▸ **TASK REQUIREMENTS**: The following data has a line with "### Chapter 5: Audit Planning" and a line with "and significant factors.". Write out exactly those lines and all the lines between them.

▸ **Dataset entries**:
-- Opening Marker --
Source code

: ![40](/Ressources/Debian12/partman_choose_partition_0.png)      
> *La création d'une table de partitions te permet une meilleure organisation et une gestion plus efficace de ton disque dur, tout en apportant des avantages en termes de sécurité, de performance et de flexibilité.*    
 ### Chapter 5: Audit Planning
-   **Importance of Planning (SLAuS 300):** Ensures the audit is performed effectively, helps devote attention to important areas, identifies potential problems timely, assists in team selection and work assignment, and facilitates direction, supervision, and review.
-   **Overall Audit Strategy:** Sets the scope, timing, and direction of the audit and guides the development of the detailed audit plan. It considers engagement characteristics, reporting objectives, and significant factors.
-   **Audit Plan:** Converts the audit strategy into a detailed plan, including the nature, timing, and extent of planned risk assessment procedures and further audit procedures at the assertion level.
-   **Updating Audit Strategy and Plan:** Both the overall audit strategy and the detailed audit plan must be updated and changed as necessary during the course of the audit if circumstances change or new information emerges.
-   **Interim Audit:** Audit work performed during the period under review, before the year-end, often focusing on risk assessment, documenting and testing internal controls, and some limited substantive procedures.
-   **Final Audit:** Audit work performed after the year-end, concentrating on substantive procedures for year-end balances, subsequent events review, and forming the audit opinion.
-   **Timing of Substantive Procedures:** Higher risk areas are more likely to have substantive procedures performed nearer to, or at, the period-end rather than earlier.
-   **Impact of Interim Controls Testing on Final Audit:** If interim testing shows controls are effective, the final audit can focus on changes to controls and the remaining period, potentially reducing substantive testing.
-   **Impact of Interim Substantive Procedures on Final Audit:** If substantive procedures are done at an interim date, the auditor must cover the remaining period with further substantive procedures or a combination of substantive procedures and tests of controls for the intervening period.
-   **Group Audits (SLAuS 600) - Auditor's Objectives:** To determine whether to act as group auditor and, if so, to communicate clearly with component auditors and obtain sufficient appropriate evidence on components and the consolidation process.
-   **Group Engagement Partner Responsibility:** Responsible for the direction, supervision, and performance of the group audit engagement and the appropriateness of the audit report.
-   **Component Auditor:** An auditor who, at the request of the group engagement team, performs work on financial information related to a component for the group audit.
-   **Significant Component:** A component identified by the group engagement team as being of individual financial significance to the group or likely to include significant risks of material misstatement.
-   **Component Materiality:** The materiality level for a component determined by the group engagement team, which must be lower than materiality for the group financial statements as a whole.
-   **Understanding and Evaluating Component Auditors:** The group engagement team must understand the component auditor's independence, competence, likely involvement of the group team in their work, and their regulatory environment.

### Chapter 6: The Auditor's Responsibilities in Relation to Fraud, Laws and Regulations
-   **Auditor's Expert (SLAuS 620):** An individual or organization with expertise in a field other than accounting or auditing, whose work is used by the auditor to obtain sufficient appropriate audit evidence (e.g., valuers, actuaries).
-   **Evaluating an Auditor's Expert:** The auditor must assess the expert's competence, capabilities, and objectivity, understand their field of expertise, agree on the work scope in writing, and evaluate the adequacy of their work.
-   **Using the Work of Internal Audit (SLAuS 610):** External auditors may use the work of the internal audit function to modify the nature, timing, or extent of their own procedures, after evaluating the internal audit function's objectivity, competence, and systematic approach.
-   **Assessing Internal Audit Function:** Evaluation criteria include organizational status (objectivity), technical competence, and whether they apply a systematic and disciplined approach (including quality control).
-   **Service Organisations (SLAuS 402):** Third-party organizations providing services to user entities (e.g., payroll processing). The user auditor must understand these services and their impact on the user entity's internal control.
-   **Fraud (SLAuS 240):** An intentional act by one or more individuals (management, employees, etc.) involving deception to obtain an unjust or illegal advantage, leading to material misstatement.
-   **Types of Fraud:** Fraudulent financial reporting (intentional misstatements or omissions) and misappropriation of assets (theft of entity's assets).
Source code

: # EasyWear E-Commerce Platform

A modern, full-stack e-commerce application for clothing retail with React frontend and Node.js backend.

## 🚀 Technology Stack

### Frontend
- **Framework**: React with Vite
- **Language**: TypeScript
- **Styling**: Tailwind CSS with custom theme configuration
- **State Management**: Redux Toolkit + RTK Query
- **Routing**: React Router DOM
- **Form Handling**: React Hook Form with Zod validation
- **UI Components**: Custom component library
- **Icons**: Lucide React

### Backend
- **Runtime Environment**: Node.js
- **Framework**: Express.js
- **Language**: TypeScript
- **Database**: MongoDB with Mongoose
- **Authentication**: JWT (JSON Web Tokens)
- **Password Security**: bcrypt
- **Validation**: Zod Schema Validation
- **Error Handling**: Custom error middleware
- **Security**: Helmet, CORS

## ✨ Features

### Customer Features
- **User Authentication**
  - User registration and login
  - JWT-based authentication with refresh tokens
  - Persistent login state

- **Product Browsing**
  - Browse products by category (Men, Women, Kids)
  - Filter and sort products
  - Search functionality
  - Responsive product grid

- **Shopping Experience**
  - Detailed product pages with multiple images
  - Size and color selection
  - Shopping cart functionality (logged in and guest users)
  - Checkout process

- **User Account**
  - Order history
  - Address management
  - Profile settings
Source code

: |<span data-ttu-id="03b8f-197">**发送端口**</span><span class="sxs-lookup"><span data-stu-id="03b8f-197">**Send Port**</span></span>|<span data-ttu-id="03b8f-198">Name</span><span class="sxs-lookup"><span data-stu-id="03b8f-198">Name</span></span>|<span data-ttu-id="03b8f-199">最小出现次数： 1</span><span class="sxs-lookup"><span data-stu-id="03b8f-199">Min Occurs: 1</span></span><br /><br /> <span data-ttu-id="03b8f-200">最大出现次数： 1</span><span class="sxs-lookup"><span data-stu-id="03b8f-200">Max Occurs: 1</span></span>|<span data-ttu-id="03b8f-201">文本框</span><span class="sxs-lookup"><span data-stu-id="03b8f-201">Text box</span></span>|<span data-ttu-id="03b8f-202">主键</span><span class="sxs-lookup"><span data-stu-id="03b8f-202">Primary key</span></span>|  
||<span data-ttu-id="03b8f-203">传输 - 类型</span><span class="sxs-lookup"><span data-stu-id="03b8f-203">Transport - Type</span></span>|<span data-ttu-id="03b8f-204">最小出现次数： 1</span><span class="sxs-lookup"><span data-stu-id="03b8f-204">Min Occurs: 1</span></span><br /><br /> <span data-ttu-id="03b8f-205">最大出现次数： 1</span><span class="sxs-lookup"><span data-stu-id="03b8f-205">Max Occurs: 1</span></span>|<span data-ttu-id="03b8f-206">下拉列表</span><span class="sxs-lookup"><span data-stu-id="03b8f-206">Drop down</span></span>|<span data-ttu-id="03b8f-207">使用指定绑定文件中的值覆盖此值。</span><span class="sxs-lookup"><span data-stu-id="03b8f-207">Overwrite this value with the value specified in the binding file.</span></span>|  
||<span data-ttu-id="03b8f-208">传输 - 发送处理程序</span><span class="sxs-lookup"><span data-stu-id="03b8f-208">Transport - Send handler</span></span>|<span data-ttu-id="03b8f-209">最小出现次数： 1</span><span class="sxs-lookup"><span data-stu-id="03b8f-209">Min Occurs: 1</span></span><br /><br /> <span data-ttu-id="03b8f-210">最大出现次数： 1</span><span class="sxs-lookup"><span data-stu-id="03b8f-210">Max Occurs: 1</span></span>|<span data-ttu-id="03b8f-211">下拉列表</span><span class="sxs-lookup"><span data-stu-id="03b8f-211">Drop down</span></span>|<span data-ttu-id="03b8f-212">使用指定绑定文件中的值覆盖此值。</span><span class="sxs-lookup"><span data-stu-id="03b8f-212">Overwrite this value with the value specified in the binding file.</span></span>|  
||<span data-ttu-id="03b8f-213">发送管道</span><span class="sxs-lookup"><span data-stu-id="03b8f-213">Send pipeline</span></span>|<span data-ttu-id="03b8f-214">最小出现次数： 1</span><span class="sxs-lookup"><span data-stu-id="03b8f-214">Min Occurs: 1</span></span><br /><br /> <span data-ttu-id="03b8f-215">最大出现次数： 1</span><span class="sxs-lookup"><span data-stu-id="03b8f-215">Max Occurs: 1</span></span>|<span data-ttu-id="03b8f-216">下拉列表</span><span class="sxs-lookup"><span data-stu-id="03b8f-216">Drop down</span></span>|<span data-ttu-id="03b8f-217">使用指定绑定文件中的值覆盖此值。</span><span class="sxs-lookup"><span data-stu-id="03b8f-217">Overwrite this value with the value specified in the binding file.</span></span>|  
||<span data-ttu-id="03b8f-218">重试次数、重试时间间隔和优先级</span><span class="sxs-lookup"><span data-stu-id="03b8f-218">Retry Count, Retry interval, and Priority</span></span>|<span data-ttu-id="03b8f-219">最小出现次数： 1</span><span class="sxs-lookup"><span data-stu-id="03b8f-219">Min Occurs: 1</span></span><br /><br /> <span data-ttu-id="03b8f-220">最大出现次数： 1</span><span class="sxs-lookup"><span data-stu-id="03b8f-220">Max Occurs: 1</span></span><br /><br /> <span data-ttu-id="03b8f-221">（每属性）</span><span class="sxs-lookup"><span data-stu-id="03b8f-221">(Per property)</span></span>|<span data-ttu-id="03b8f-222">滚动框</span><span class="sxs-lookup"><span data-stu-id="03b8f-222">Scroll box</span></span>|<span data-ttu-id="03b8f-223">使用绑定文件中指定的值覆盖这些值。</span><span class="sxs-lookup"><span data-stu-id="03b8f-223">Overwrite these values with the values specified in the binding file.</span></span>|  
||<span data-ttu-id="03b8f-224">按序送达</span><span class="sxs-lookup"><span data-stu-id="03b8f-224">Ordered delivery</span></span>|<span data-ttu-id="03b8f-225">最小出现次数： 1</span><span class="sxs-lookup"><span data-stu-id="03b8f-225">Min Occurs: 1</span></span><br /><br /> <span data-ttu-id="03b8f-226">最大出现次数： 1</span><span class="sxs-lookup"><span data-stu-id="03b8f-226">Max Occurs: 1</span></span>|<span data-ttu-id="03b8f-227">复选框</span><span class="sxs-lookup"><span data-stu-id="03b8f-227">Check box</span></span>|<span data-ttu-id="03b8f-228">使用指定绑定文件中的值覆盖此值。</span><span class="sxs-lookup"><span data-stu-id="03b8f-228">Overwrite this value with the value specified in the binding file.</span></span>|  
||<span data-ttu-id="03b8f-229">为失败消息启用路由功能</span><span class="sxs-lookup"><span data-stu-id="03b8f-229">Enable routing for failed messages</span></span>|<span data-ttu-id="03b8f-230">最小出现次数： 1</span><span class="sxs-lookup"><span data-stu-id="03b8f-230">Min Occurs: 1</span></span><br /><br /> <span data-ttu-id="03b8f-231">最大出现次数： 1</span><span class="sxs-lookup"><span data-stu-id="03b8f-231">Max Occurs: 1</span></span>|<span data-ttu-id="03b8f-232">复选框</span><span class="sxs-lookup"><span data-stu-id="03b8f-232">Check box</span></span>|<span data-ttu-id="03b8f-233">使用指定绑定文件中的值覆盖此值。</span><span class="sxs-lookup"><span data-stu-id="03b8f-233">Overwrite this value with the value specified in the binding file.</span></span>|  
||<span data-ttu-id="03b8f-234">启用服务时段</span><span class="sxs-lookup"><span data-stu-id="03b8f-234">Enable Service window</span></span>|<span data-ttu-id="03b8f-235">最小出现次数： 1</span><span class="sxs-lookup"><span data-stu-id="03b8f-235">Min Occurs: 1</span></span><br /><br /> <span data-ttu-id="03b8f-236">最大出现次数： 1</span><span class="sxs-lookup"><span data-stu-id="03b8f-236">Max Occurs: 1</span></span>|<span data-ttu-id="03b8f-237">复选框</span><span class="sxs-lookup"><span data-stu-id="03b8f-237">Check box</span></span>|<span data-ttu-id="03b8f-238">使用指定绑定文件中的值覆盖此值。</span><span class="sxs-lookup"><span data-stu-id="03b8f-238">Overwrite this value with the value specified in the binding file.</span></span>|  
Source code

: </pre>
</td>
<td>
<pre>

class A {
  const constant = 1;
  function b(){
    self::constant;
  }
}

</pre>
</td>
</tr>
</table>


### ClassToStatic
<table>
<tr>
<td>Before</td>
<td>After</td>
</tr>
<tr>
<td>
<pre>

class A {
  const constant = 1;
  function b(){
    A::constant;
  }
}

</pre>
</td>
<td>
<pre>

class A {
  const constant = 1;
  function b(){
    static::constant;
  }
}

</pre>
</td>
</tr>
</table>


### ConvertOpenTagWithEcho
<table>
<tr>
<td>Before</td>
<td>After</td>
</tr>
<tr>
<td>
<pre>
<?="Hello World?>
-- Closing Marker --
▸ **TASK SOLUTION**:
 ### Chapter 5: Audit Planning
-   **Importance of Planning (SLAuS 300):** Ensures the audit is performed effectively, helps devote attention to important areas, identifies potential problems timely, assists in team selection and work assignment, and facilitates direction, supervision, and review.
-   **Overall Audit Strategy:** Sets the scope, timing, and direction of the audit and guides the development of the detailed audit plan. It considers engagement characteristics, reporting objectives, and significant factors.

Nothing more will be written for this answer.